Charles Dickens' A CHRISTMAS CAROL is one of those stories endlessly adapted to screens big and small (not including pseudo remakes with twists/gimmicks on the same basic plot), everybody knows the story and even beats/scenes alot like Jesus and Batman, but regardless it's a yearly ritualism at Christmas along with the Grinch, DIE HARD, and that wool sweater Grandma gave you that you must lie with a straight face how happy you are for it.
As for which version is best? I don't necessarily think that is the answer, as much as which film adaptation is the one you grew up and most familiar with whether it be Mickey Mouse or Alastair Sim or Muppets or Patrick Stewart or Albert Finney singing (why?) or whatever. I guess some kids a few years from now will include Jim Carrey too. (I would also include the meta-parodies of this story like Bill Murray's SCROOGED or Black Adder's special.)
From that approach, my pick would be George C. Scott's version, which indeed saw alot as a kid on TV. Not the first variation of that story, but the one that stuck with me the most. (Though Michael Caine/Muppets and Mickey Mouse both tried their best.)
I love that the movie, unlike almost every other version, doesn't cut or water down the activist politics of the source material. Dickens originally wrote it as political propaganda to shame the rich, the government, society and so forth to quit being so fucking apathetic about the unbelievably horrible living conditions for the poor, working class in that era in British history. I liked that scene the family living out in the cold, the father wanting work but can't get it so he has to steal. I can't decide if I'm impressed or depressed that the politics, if of course times and geography have changed, are still relevant today.
Second I liked the use of shadows, the attempt at atmosphere in the 3rd act, death overtly hanging over this possible future.

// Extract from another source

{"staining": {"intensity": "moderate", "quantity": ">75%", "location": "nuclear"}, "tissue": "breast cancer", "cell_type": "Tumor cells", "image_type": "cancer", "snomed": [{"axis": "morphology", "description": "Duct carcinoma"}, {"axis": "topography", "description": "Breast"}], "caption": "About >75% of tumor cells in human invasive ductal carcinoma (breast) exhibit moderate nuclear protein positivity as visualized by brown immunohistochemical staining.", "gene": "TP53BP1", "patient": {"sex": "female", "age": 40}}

Third, Scott's quiet dignity. Even when Scrooge is being an asshole, he doesn't fall into temptation of hamming up how evil he is, but he's an asshole because of how self-aware upper class posh and respectable he delivers those lines. Certainly reminded me of Mitt Romney. When all those buried demons of years ago dig themselves out, Scott's restraint tells his inner turmoil and evolving mindset much more vividly and effective than simply monologuing it. I like to believe it makes this morality play of redemption, even in one so well read/seen as it is, more powerfully persuasive.
(Of course I do find it odd that Edward Woodward wasn't Ghost of Christmas Future instead of Present since he is the Equalizer after all. Nevermind that the MCP is Bob Cratchit and is married to Superman's Krypton Mom. They surprisingly make a really good couple, and again for scenes that people can sleepwalk in their heads, they make that family unit more organic and that whole power of family singularity message Dickens was pushing hard.)
I did notice one thing. When I Netflixed this movie, there wasn't a scene that I swear I remember seeing in this version as a kid on TV where Scrooge 'dies' (or goes to hell, whatever) and gets chained up as Marley prophecized. But it's not in this DVD. Either I imagined it, or it was one of those infamous deleted scenes they add to TV cuts to bump up the running time.